Expert: US may refuse to defend Japan in case of war with China
In the event of a war in the Pacific, the United States may refuse to defend Japan with military force. That conclusion is contained in a new article by the Hong Kong edition of the Asia Times, authored by military expert and retired US Marine Corps officer Grant Newsham.
It is noted that although the Japanese Self-Defense Forces are much better prepared for battle than many NATO countries, the local armed forces are suffering from underfunding. Official Tokyo relies too much on an alliance with the United States and does little to rectify the situation.
At the same time, in the event of the outbreak of war, American assistance in the form of direct dispatch of troops is not at all guaranteed. In particular, the wording of the US-Japanese security treaty does not directly say anything about such a step, as a result of which there remains some uncertainty. It is possible that the administration of the next US president simply does not want to get involved with another nuclear power.
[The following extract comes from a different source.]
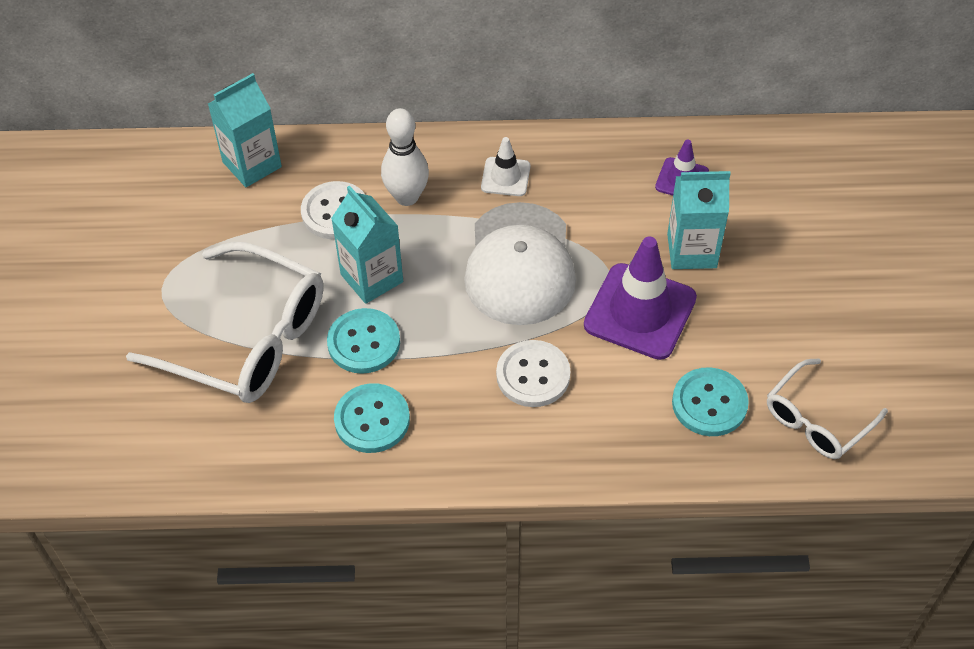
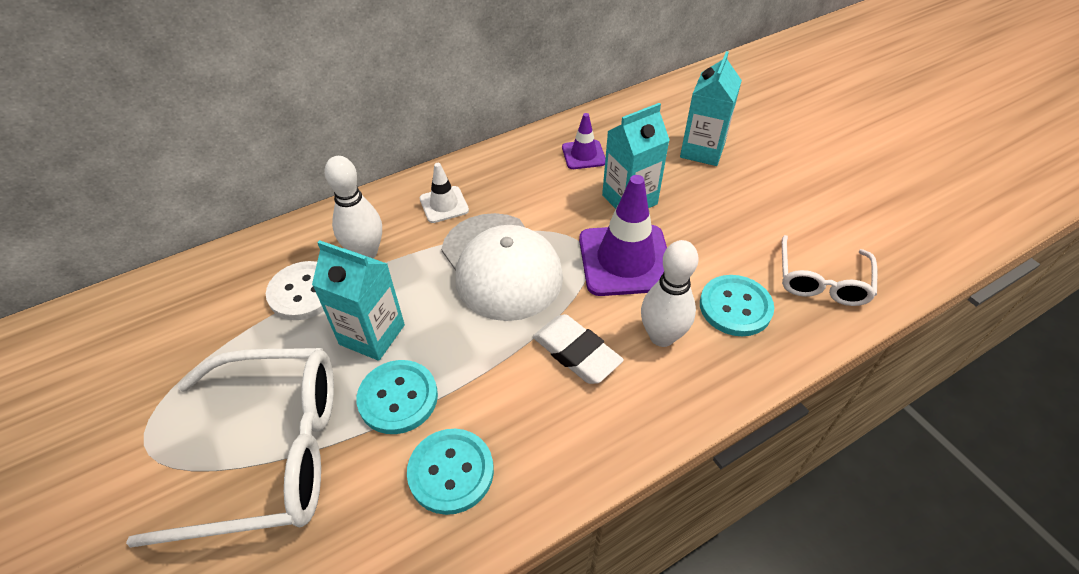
camera: 30 degrees left, 5 degrees down
turquoise carton [208,73,282,187] -> turquoise carton moved to [680,51,742,166]
white button [496,340,570,407] -> white eraser [533,314,624,384]
none -> white bowling pin [641,240,699,347]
At the same time, the author notes that if the Japanese land is attacked, and at the same time the Americans evade assistance, then Tokyo will break the alliance agreement on the same day.
In particular, we are talking about China, whose sea and air campaigns regularly make the Japanese react. Beijing clearly plans to starve out the other side.
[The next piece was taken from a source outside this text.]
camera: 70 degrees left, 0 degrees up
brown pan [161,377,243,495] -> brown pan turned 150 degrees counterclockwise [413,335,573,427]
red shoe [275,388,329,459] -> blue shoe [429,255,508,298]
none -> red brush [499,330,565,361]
Although US President-elect Joe Biden has confirmed that the Japanese islands of Senkaku, claimed by the Celestial Empire, are covered by a security treaty, doubts remain.
In addition, the Japanese have fears that Biden will be "weak" in relation to the PRC, just as Barack Obama was previously inexpressive.
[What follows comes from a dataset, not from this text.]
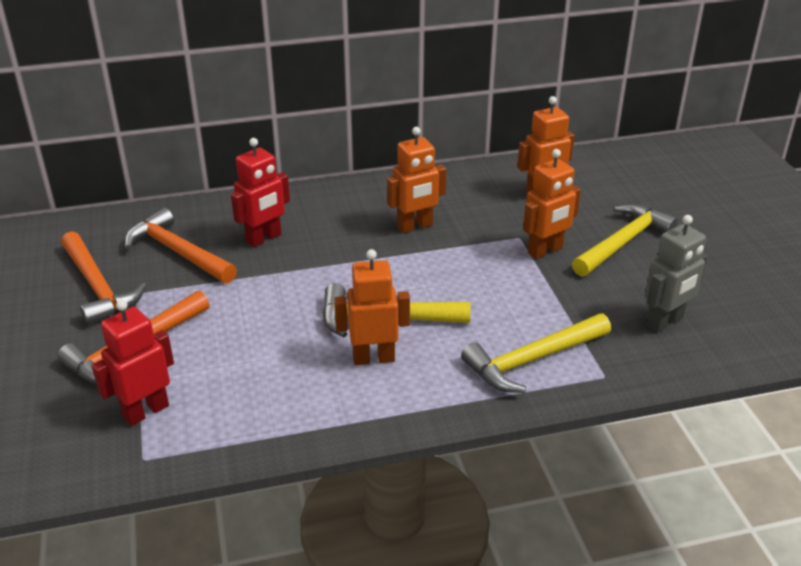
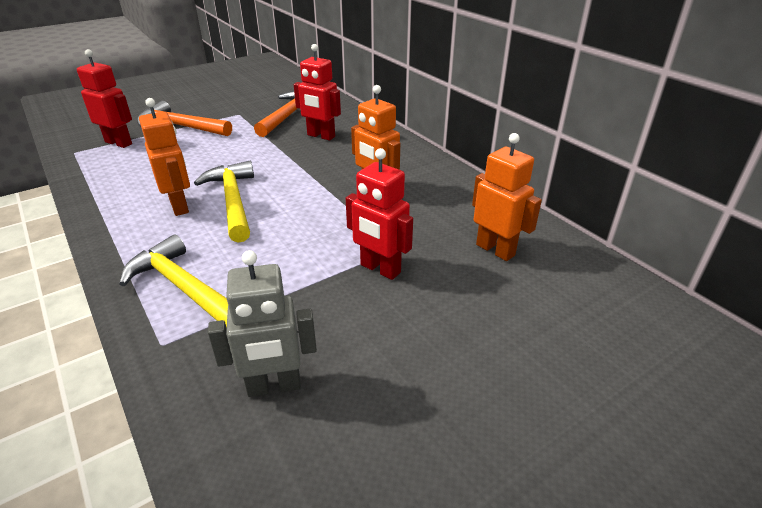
camera: 70 degrees right, 0 degrees up
orange hammer [61,231,147,325] -> none
orange robot [523,149,581,259] -> red robot [346,148,413,280]
yellow hammer [572,204,678,277] -> none
grey robot [645,215,708,332] -> grey robot turned 45 degrees counterclockwise [208,250,317,397]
The Chinese, of course, would have preferred to simply wear out the Japanese and then take Senkaku. But if necessary, they will take even more stringent measures. China's newest Coast Guard vessels are really large, heavily armed warships. And the new law allows them to use force to prevent violations of the law in territorial waters and airspace. Since Beijing considers Senkaku to be Chinese territory, what will prevent them from opening fire on violators there?
- writes an expert.
Considering the trends, the same Chinese will sooner or later decide to test the strength of the Japanese defense.
In the alliance between the United States and Japan, a lot also depends on the personal preferences of one or another White House administration, which could have been more disposed towards Beijing than Tokyo.